The pieces are falling into place faster than even the optimists expected. Regulated wrappers are live and gathering assets. The CFTC has begun building the framework that brings perpetuals onshore. Institutions that spent years on the sidelines now have a compliant route to exposure, and the protocol’s revenue and buyback mechanism gives them something the asset class has too often lacked: a transparent link between usage and value. Layer in HIP-3 and HIP-4, and the addressable market stops being crypto derivatives and starts being finance itself: perpetuals, spot, options, prediction markets and tokenized real-world assets, settling in one credibly neutral venue.

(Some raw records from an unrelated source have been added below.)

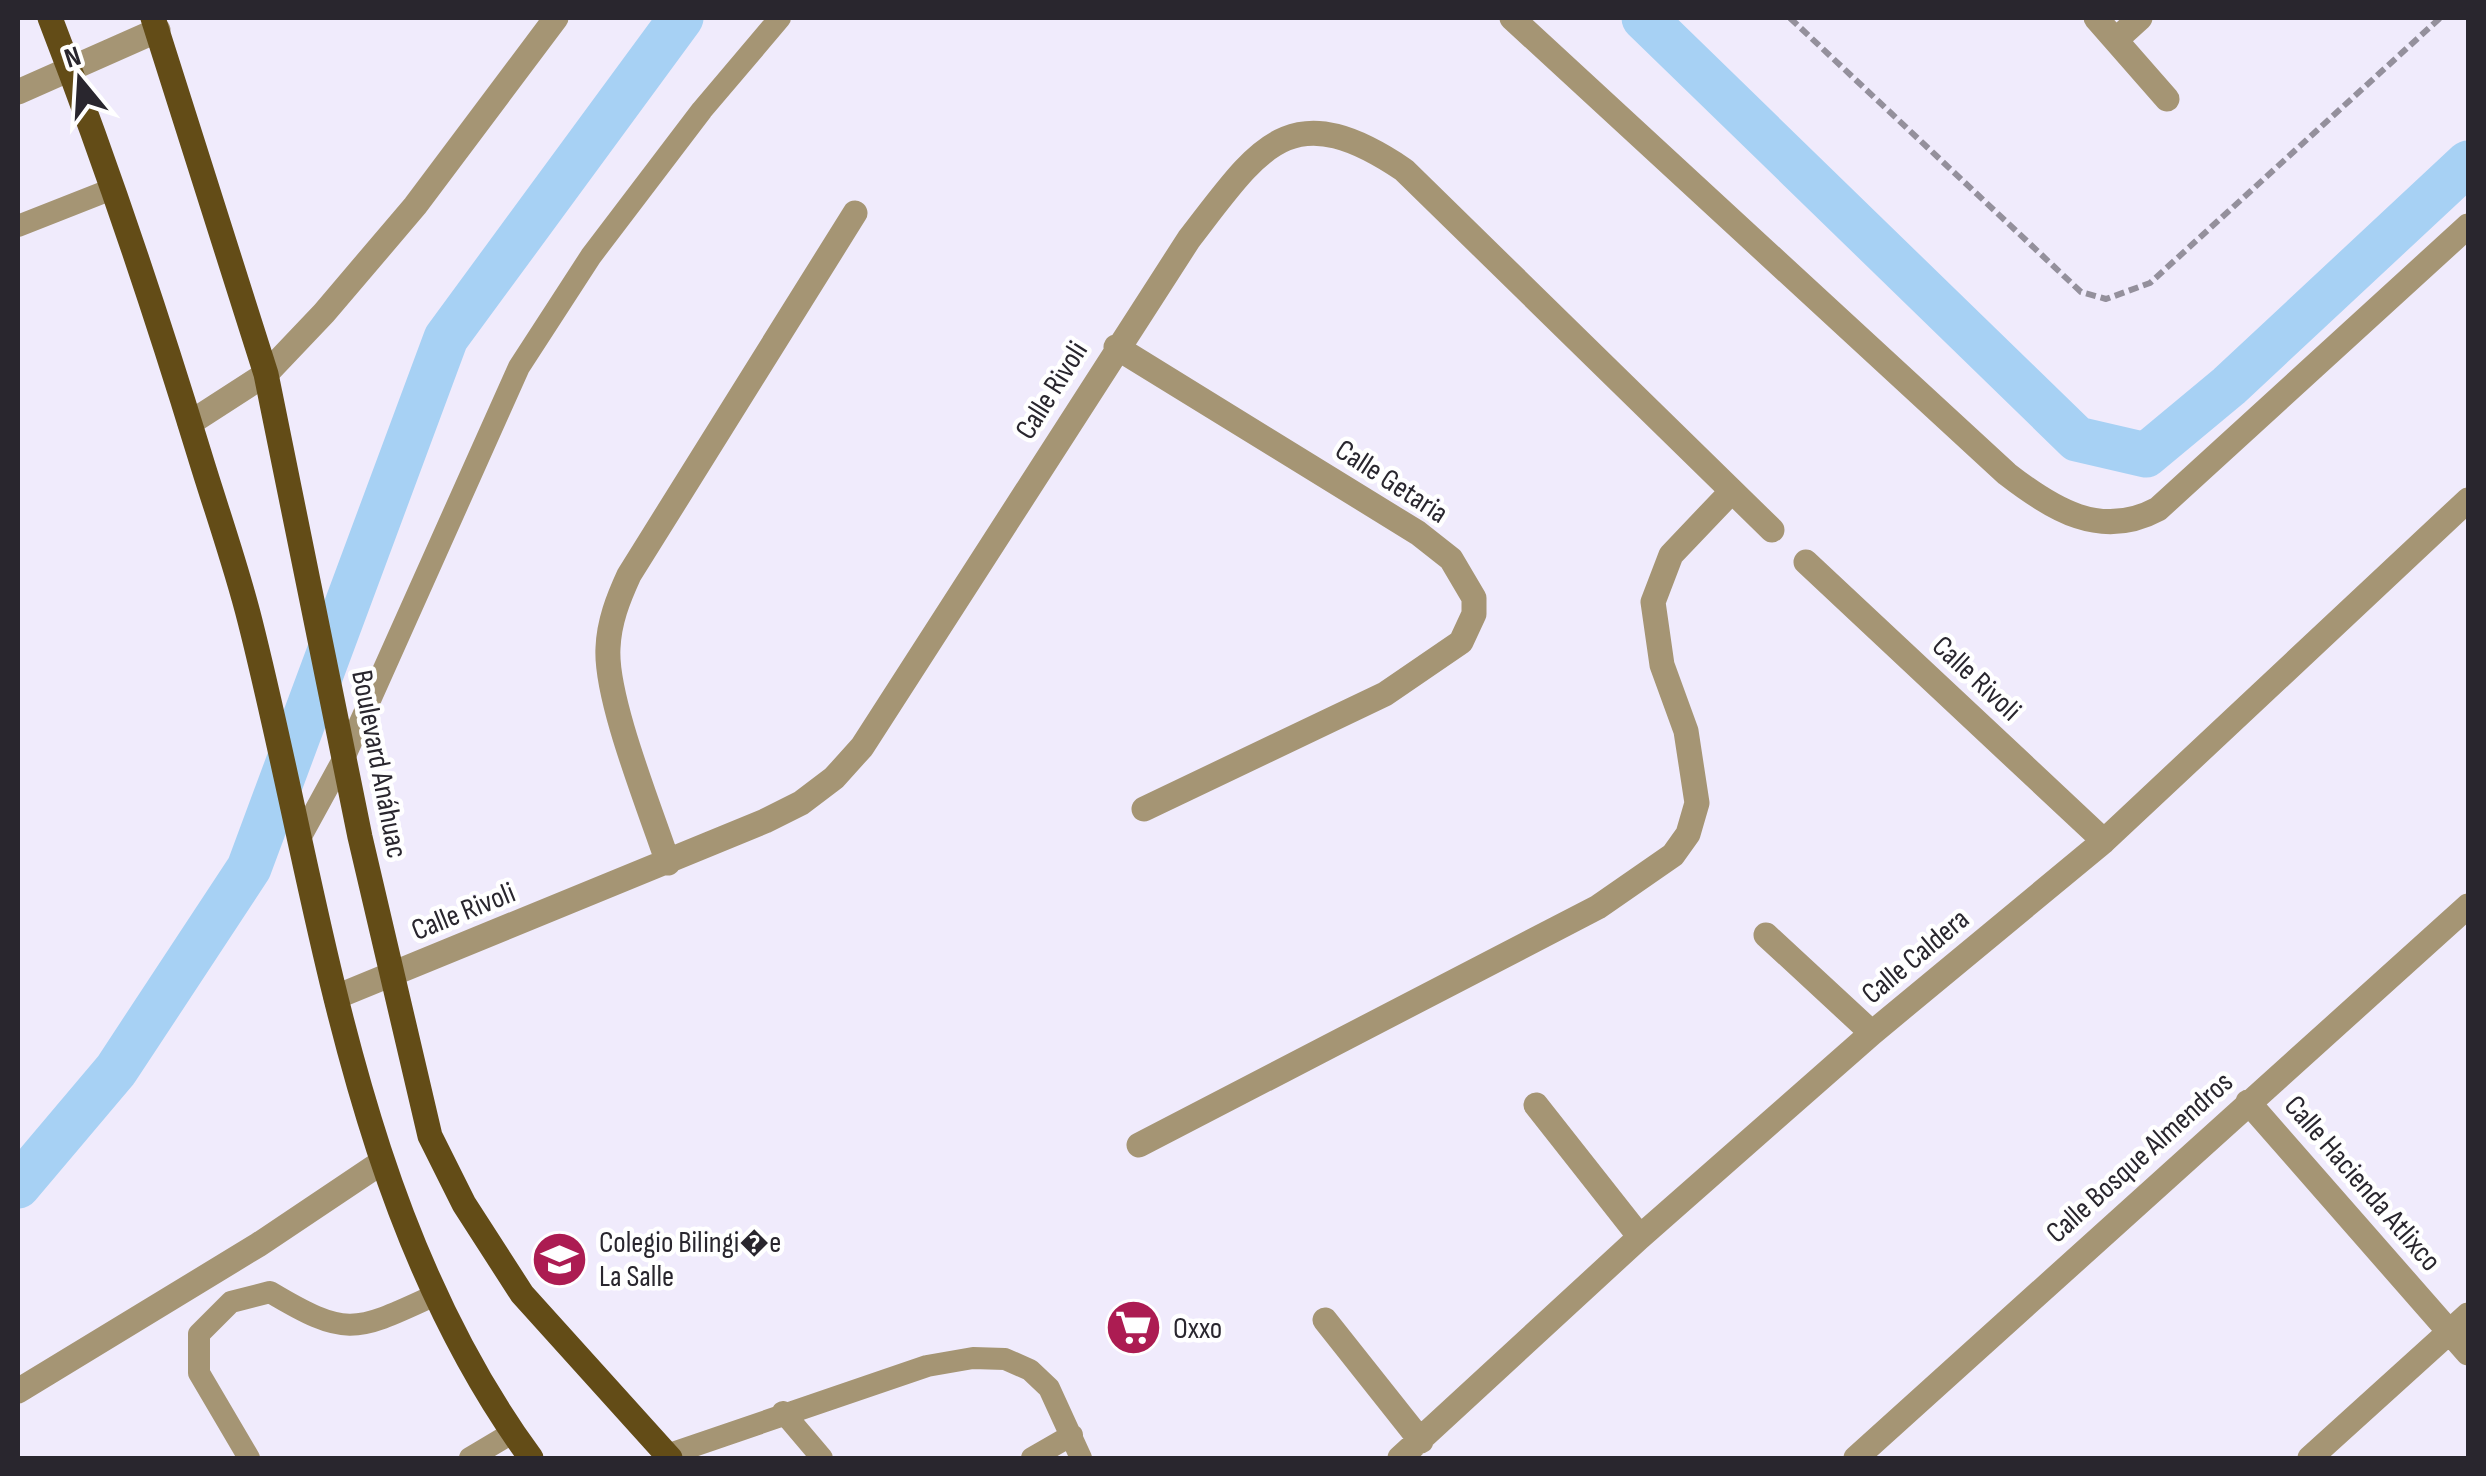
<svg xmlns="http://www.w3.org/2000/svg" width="2486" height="1476" viewBox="0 0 2486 1476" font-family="'Sofia Sans Condensed',sans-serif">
<rect width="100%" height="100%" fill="#f0ebfc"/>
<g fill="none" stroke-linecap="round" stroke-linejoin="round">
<path stroke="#a7d1f4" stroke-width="45" d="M1644,18L2077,439L2146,455L2229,386L2468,163
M18,1186L116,1070L249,868L446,338L681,18"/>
<path stroke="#94909c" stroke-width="6" stroke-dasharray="10 5" stroke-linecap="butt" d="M1790,18L2081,292L2106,299L2150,283L2440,18"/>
<path stroke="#a59574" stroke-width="22" d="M18,226L112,189
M299,840L345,756L519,367L591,256L702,110L780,18
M783,1412L822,1458
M667,1455L927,1366L973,1358L1005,1359L1030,1370L1049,1388L1081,1458
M249,1458L199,1373V1334L231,1302L270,1292C347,1338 355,1332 435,1295
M470,1458L512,1433
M1032,1458L1072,1435"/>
<path stroke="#a59574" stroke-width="25" d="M1512,18L2007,474C2052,509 2101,540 2158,509L2468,226
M2096,18L2167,99
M2118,38L2140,18
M18,92L158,30
M1116,347L1418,533L1451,559L1474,598V614L1461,642L1385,694L1144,809
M190,423L266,374L324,313L415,206L556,18
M1806,562L2104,841
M668,863C651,811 605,699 608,648C609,622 618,599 629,575L855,213
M1766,935L1872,1033
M336,997L765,821L801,803L834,778L862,747L1189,239C1260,147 1290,93 1404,170L1772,530
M2248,1102L2468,1353
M1536,1105L1640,1237
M1139,1145L1598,907L1673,855L1688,834L1697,803L1686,731L1662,665L1653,602L1671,555L1730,493
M1325,1320L1421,1441
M18,1391L258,1245L382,1162
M1400,1458L1640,1237L1872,1033L2104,841L2468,500
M1856,1458L2468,906
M2310,1458L2468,1315"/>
<path stroke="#634c17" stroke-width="25" d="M50,18C105,160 154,306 199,453C216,509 236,565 250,621C322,906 353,1215 531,1458
M153,18L266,374L360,837L430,1136L464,1204L522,1294L670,1458"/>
</g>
<defs>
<symbol id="school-disc" viewBox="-11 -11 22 22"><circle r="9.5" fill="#ac1c52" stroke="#fff"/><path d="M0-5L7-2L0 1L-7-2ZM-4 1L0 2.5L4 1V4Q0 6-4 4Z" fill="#fff"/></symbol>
<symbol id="supermarket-disc" viewBox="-11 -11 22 22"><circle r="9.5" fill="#ac1c52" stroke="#fff"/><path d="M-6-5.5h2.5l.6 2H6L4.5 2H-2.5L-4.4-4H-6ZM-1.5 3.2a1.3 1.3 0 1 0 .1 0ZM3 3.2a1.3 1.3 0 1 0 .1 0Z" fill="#fff"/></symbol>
</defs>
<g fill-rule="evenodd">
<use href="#school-disc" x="528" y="1228" width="63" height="63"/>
<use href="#supermarket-disc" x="1102" y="1296" width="63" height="63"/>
</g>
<g text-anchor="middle" stroke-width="9" stroke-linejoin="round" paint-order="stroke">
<g font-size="30" fill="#29262e" stroke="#fff">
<text transform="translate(1051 390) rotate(-58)" y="10">Calle Rivoli</text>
<text transform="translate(1392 481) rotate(33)" y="10">Calle Getaria</text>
<text transform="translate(1977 678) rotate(43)" y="10">Calle Rivoli</text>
<text transform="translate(380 764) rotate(79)" y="10">Boulevard Anáhuac</text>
<text transform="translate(463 911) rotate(-22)" y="10">Calle Rivoli</text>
<text transform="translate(1915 956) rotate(-40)" y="10">Calle Caldera</text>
<text transform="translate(2139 1157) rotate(-42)" y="10">Calle Bosque Almendros</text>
<text transform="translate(2363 1183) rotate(49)" y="10">Calle Hacienda Atlixco</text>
</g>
<g font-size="30" fill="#29262e" stroke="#fff" text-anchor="start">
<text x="599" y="1252">Colegio Bilingi�e<tspan x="599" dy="34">La Salle</tspan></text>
<text x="1173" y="1338">Oxxo</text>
</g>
</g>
<rect width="2486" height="1476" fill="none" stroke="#29262e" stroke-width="40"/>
<g transform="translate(80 80) rotate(342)" stroke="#ffffff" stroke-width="8" paint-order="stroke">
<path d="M0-8L18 38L0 25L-18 38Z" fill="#29262e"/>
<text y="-15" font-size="28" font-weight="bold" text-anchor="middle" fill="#29262e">N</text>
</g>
</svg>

That is the prize Hyperliquid is building toward, and the direction of travel is unmistakable.
What began three years ago as eleven people proving that the impossible was merely difficult has become one of the most compelling demonstrations of where this industry is headed. The infrastructure is maturing, the capital is arriving, and the use cases are multiplying – and, as with so much of this market, we are only at the beginning.
Disclaimer: I work on Digital Assets and hold HYPE tokens.